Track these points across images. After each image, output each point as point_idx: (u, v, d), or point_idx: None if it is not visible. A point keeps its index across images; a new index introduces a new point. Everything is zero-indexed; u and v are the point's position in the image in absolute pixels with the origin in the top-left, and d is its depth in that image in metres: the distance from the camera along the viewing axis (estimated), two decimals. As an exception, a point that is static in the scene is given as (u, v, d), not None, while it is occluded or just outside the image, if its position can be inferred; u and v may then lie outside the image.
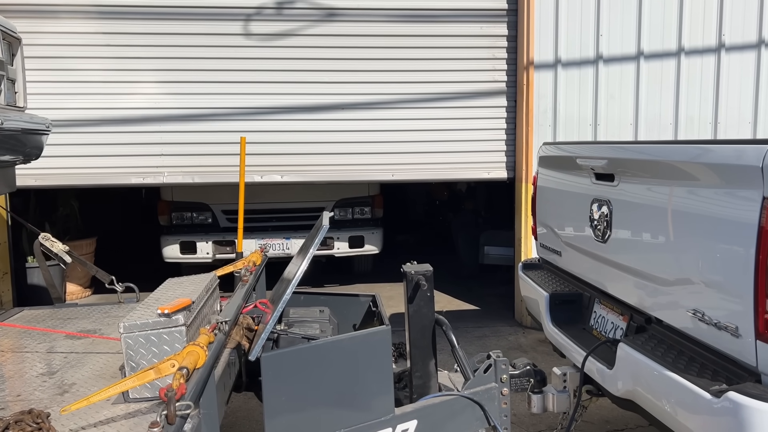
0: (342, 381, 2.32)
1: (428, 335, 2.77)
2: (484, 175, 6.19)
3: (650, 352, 2.44)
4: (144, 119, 5.75)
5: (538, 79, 5.86)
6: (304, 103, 5.90)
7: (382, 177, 6.21)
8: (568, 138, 5.90)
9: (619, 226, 2.85)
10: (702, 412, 2.08)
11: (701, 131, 6.00)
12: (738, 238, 2.06)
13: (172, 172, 5.85)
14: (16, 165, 3.86)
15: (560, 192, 3.62)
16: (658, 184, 2.59)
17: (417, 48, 5.93)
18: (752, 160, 2.02)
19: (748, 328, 2.03)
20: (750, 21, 5.94)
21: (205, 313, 2.57)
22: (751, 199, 2.01)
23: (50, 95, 5.53)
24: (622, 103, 5.97)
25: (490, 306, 6.86)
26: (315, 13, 5.81)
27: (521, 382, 2.91)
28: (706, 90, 6.00)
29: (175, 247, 7.02)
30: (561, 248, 3.62)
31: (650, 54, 5.91)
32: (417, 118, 6.02)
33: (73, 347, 2.77)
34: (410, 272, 2.76)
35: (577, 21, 5.85)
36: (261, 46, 5.80)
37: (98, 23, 5.63)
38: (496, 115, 6.10)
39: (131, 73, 5.70)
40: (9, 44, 3.75)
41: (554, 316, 3.41)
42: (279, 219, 7.19)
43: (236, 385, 2.78)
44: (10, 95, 3.74)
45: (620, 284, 2.91)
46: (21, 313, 3.40)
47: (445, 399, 2.57)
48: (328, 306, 3.35)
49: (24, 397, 2.19)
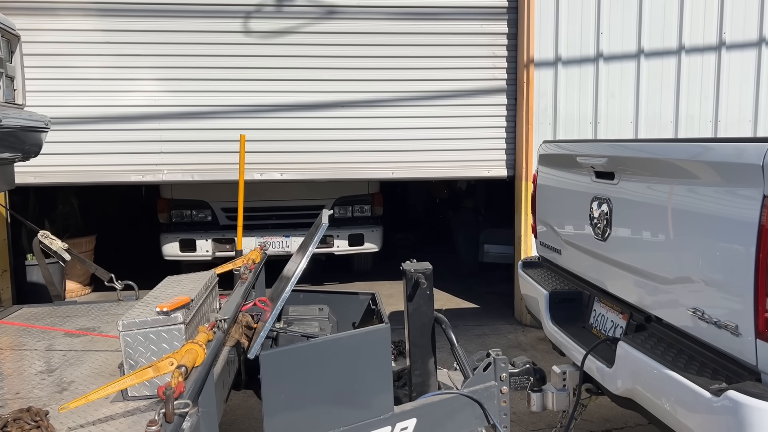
0: (341, 379, 2.31)
1: (427, 333, 2.77)
2: (484, 173, 6.18)
3: (650, 351, 2.44)
4: (143, 116, 5.74)
5: (539, 77, 5.85)
6: (303, 100, 5.89)
7: (381, 175, 6.20)
8: (569, 136, 5.89)
9: (619, 225, 2.85)
10: (702, 410, 2.08)
11: (702, 129, 5.99)
12: (738, 236, 2.06)
13: (171, 170, 5.84)
14: (15, 162, 3.85)
15: (560, 190, 3.61)
16: (658, 182, 2.58)
17: (417, 46, 5.91)
18: (752, 158, 2.01)
19: (748, 327, 2.02)
20: (751, 19, 5.93)
21: (204, 311, 2.57)
22: (752, 197, 2.00)
23: (49, 92, 5.52)
24: (623, 102, 5.96)
25: (490, 304, 6.86)
26: (315, 10, 5.80)
27: (521, 381, 2.91)
28: (706, 88, 5.98)
29: (175, 244, 7.01)
30: (561, 246, 3.61)
31: (651, 52, 5.90)
32: (417, 116, 6.01)
33: (72, 345, 2.77)
34: (409, 270, 2.76)
35: (577, 19, 5.84)
36: (261, 43, 5.79)
37: (97, 20, 5.61)
38: (496, 113, 6.09)
39: (130, 70, 5.69)
40: (8, 42, 3.74)
41: (554, 314, 3.41)
42: (279, 217, 7.18)
43: (235, 383, 2.78)
44: (9, 92, 3.73)
45: (620, 282, 2.90)
46: (20, 310, 3.40)
47: (444, 397, 2.57)
48: (328, 304, 3.35)
49: (23, 395, 2.19)
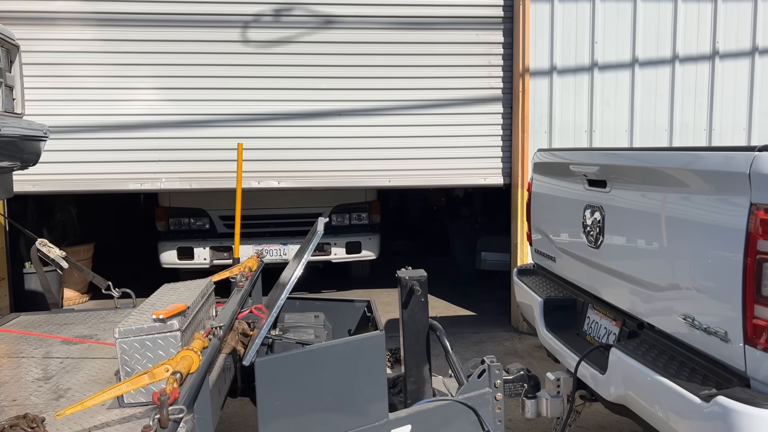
0: (336, 386, 2.33)
1: (422, 340, 2.79)
2: (481, 181, 6.22)
3: (642, 357, 2.46)
4: (142, 125, 5.78)
5: (534, 86, 5.90)
6: (301, 109, 5.93)
7: (378, 183, 6.24)
8: (564, 144, 5.93)
9: (612, 232, 2.87)
10: (692, 416, 2.10)
11: (696, 138, 6.03)
12: (726, 243, 2.09)
13: (169, 178, 5.87)
14: (13, 171, 3.88)
15: (554, 198, 3.64)
16: (649, 190, 2.61)
17: (414, 55, 5.97)
18: (740, 166, 2.04)
19: (736, 333, 2.05)
20: (743, 29, 5.99)
21: (201, 318, 2.59)
22: (739, 204, 2.03)
23: (48, 101, 5.56)
24: (618, 110, 6.01)
25: (487, 312, 6.87)
26: (312, 20, 5.85)
27: (515, 387, 2.93)
28: (700, 97, 6.04)
29: (173, 252, 7.03)
30: (555, 254, 3.64)
31: (645, 61, 5.96)
32: (414, 125, 6.05)
33: (69, 352, 2.78)
34: (404, 277, 2.78)
35: (572, 29, 5.89)
36: (259, 52, 5.84)
37: (96, 30, 5.66)
38: (492, 121, 6.14)
39: (129, 79, 5.73)
40: (7, 51, 3.78)
41: (549, 321, 3.43)
42: (276, 225, 7.20)
43: (232, 390, 2.79)
44: (8, 102, 3.76)
45: (613, 290, 2.93)
46: (18, 318, 3.42)
47: (439, 404, 2.59)
48: (324, 311, 3.37)
49: (19, 402, 2.20)
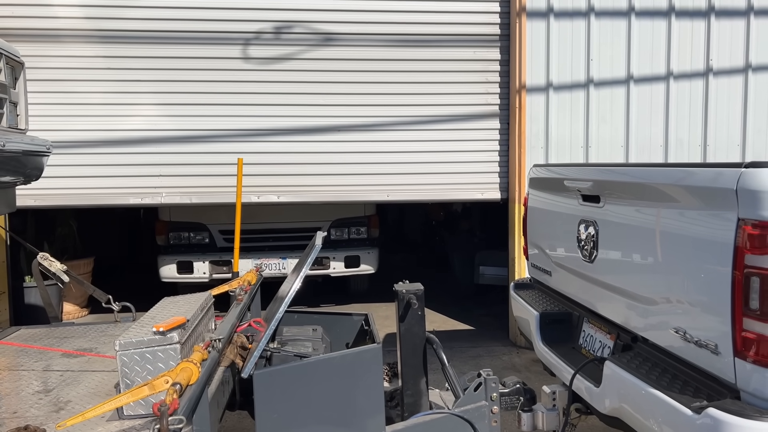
0: (333, 398, 2.36)
1: (419, 354, 2.82)
2: (478, 196, 6.27)
3: (635, 370, 2.49)
4: (143, 140, 5.84)
5: (530, 102, 5.98)
6: (300, 125, 6.00)
7: (377, 197, 6.29)
8: (561, 160, 5.99)
9: (605, 247, 2.92)
10: (684, 428, 2.12)
11: (691, 154, 6.10)
12: (716, 258, 2.13)
13: (170, 193, 5.92)
14: (16, 185, 3.93)
15: (549, 213, 3.69)
16: (642, 205, 2.66)
17: (412, 72, 6.05)
18: (728, 182, 2.09)
19: (726, 346, 2.09)
20: (737, 46, 6.08)
21: (200, 331, 2.62)
22: (728, 219, 2.08)
23: (51, 117, 5.62)
24: (614, 126, 6.08)
25: (485, 326, 6.89)
26: (312, 37, 5.94)
27: (511, 401, 2.95)
28: (695, 113, 6.11)
29: (172, 266, 7.05)
30: (551, 268, 3.68)
31: (640, 78, 6.04)
32: (412, 140, 6.12)
33: (69, 365, 2.81)
34: (401, 291, 2.82)
35: (567, 46, 5.98)
36: (259, 69, 5.91)
37: (99, 47, 5.74)
38: (489, 137, 6.20)
39: (131, 95, 5.80)
40: (12, 68, 3.85)
41: (545, 335, 3.46)
42: (275, 239, 7.23)
43: (230, 403, 2.81)
44: (12, 118, 3.82)
45: (607, 303, 2.96)
46: (18, 332, 3.45)
47: (435, 417, 2.61)
48: (322, 325, 3.40)
49: (20, 414, 2.23)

• • •

Would you quote everything above from the line containing "39: (131, 73, 5.70)" down to the line containing "48: (328, 306, 3.35)"? Include both of those lines and nothing else.

39: (131, 73, 5.70)
40: (9, 44, 3.75)
41: (554, 316, 3.41)
42: (279, 219, 7.19)
43: (236, 385, 2.78)
44: (10, 95, 3.74)
45: (620, 284, 2.91)
46: (21, 313, 3.40)
47: (445, 399, 2.57)
48: (328, 306, 3.35)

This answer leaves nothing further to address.